Another example is the asthma medication Singulair. A search in HotBot uncovers 254 hits, among them a column named, "Ask Asthma Doc," presented in a question and answer format. The site notes you can retrieve biographical information about the person answering the questions.
However, clicking on the hyperlink returns an error message. Further, the column lacks relevant details.
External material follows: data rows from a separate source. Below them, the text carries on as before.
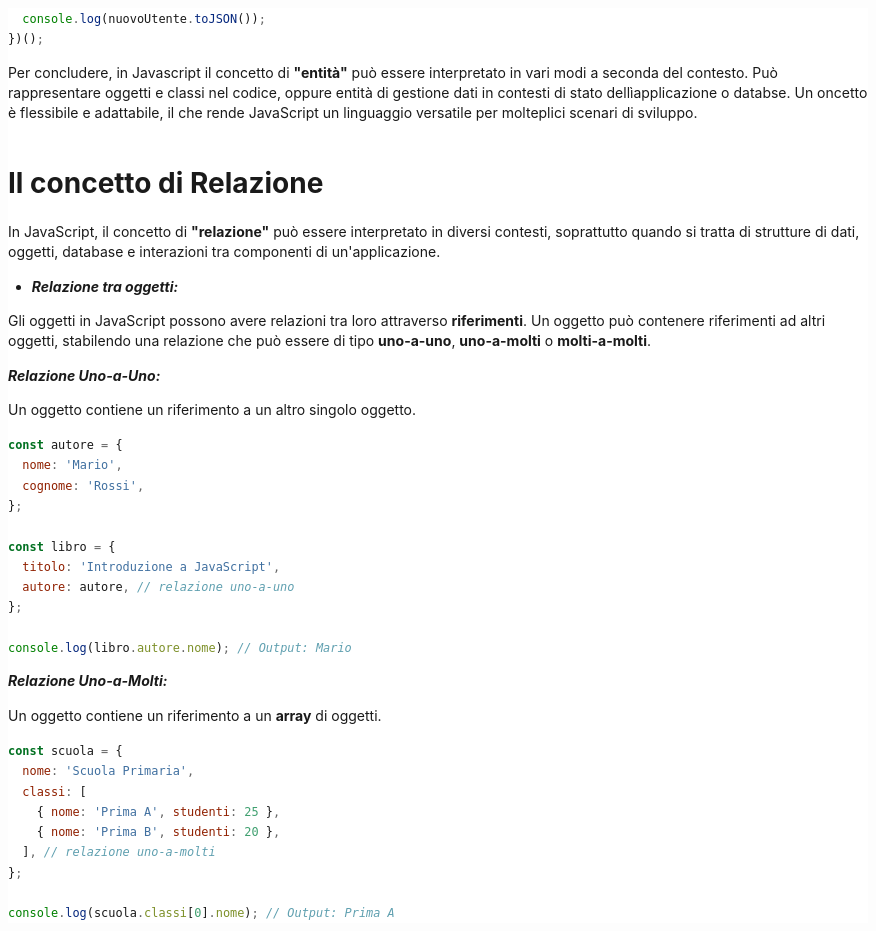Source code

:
 ```js
  console.log(nuovoUtente.toJSON());
})();
```

Per concludere, in Javascript il concetto di **"entità"** può essere interpretato in vari modi a seconda del contesto. Può rappresentare oggetti e classi nel codice, oppure entità di gestione dati in contesti di stato dellìapplicazione o databse.
Un oncetto è flessibile e adattabile, il che rende JavaScript un linguaggio versatile per molteplici scenari di sviluppo.

# Il concetto di Relazione

In JavaScript, il concetto di **"relazione"** può essere interpretato in diversi contesti, soprattutto quando si tratta di strutture di dati, oggetti, database e interazioni tra componenti di un'applicazione.

- **_Relazione tra oggetti:_**

Gli oggetti in JavaScript possono avere relazioni tra loro attraverso **riferimenti**. Un oggetto può contenere riferimenti ad altri oggetti, stabilendo una relazione che può essere di tipo **uno-a-uno**, **uno-a-molti** o **molti-a-molti**.

**_Relazione Uno-a-Uno:_**

Un oggetto contiene un riferimento a un altro singolo oggetto.

```js
const autore = {
  nome: 'Mario',
  cognome: 'Rossi',
};

const libro = {
  titolo: 'Introduzione a JavaScript',
  autore: autore, // relazione uno-a-uno
};

console.log(libro.autore.nome); // Output: Mario
```

**_Relazione Uno-a-Molti:_**

Un oggetto contiene un riferimento a un **array** di oggetti.

```js
const scuola = {
  nome: 'Scuola Primaria',
  classi: [
    { nome: 'Prima A', studenti: 25 },
    { nome: 'Prima B', studenti: 20 },
  ], // relazione uno-a-molti
};

console.log(scuola.classi[0].nome); // Output: Prima A
```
Answering a reader's question about the medication, the "doc" says it is a "newly approved, important and safe asthma medication." However, there is no date when the question was asked or on the column and no indication when the drug was approved.
Mitretek Systems, part of the Health Information Technology Institute, is putting together a set of criteria "that can be used accurately and reliably by the general public (consumer) to assess the quality of health information on the Internet."
In its working-draft white paper, "Criteria for Assessing the Quality of Health Information on the Internet"(www.mitretek.org/hiti/showcase/documents/criteria.html), the organization, with funding from the federal unit, Agency for Health Care Policy and Research, is trying to solve the conundrum of the Internet's easy access to information and its relative absence of quality control, assurance or requirement for professionalism or credentials.
The problem takes on an added dimension when you realize that, according to a Mitretek citation, about 37 percent of consumers are now searching the Internet for health and medical information. The issue could become more volatile as the number of Internet users grows.
The criteria being considered are:
- Credibility: source, context, currency, relevance/utility, editorial review;
- Content: accuracy, hierarchy of evidence, original sources stated, disclaimer, noted omissions;
- Disclosure: the site's purpose, profiling;
- Links: selection, architecture, content, back linkages, descriptions;
- Design: accessibility, logical organization, internal search engine;
- Interactivity: mechanism for feedback, chat rooms, tailoring;
- Caveats: alerts.
If you have a chance, visit the Health On the Net Foundation Web site, which lists a code of honor for health professionals that applies to postings on the Internet, at www.hon.ch/HONcode/Conduct.
html. Type the URL as shown here, or you will get an error message.